NWC News Network, Feb. 20 2009, 1130 hrs
In the recently released findings of its 2009 CIO Agenda Survey, Gartner has estimated that Indian IT spend would grow at 5.52% in 2009. The findings indicate that although there will be a growth in IT spending budgets it will be lower than 13% spends reported in 2008.
The global survey of 1,527 CIOs was conducted by Gartner Executive Programs (EXP) from September 15 to December 15 2008 and represents CIO budget plans reported at that time. The survey observed flat IT budgets across enterprises in North America and Europe, with slight increases in Latin America and a slight decrease in Asia/Pacific.
“Indian companies will have to rapidly adapt in order to maintain their value proposition in the current volatile global economy,” said Peter Sondergaard, global head of research at Gartner. “CIO’s in the country need to recognize that IT's contribution to their enterprise extends beyond just cutting costs. They must have confidence in their ability to use IT to significantly increase business performance."
Findings from the survey indicate that the top ten business priorities in 2009 for CIOs range from reducing enterprise costs, improving enterprise workforce performance, and business process improvements which feature higher up on the list, to increasing the use of information/analytics systems in decision making, managing enterprise change initiatives and targeting customers and markets more effectively.
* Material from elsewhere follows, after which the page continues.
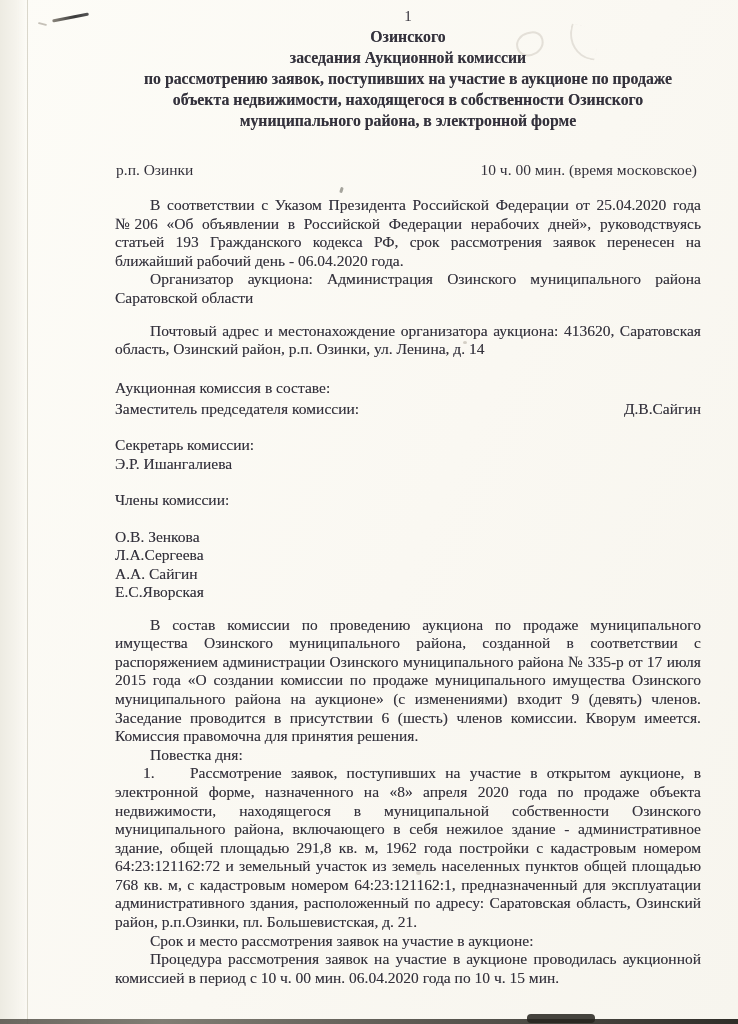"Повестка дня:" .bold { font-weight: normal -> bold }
The survey also estimated that while Business Intelligence (BI) applications such as analytics and data mining, enterprise applications such as ERP, SCM, CRM and server and storage technologies including virtualization featured highest on the CIO’s list of top 10 Technology priorities, collaboration technologies, legacy application modernization, upgradation, and modernization and workflow management found bottom spots on the list.
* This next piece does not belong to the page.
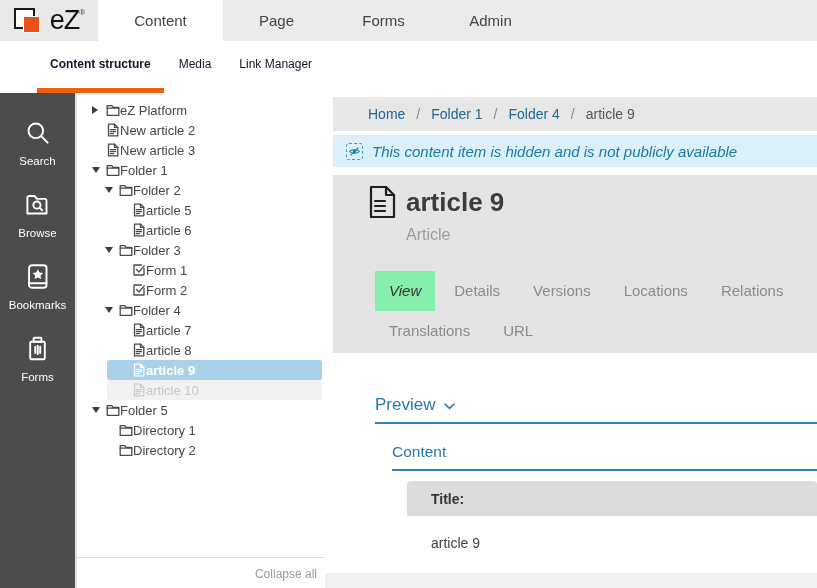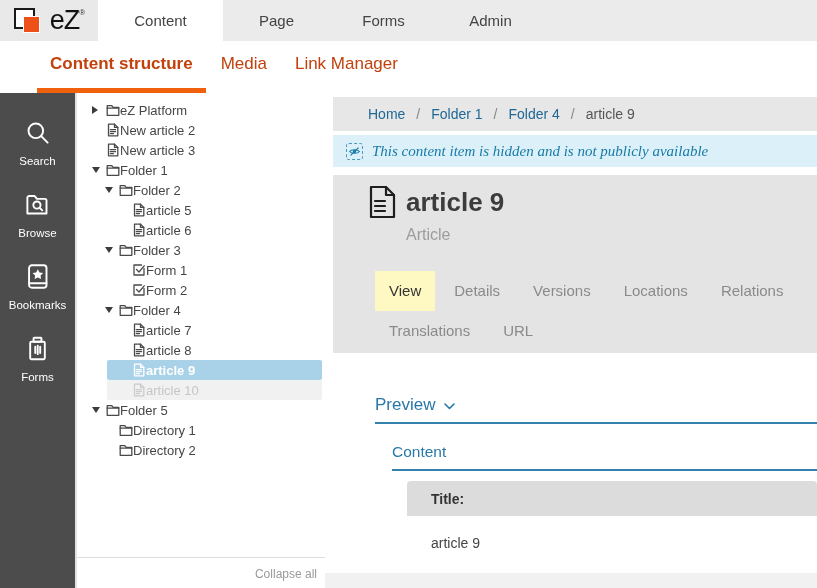"Content structure" .subnav-item { color: #c2410c -> #0f172a; font-size: 17px -> 12px }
The findings also indicate that CIOs in India have shifted their focus from investing in emerging technologies to increasing the return on their existing investments and infrastructure with expected investments in business intelligence applications and information consolidation in order to raise enterprise visibility and transparency, particularly around sales and operational performance, in ERP technologies, with plans for simplification measures that reduce the number of ERP instances, vendors and software licenses and in server and storage technologies to meet enterprise wide demand for these services.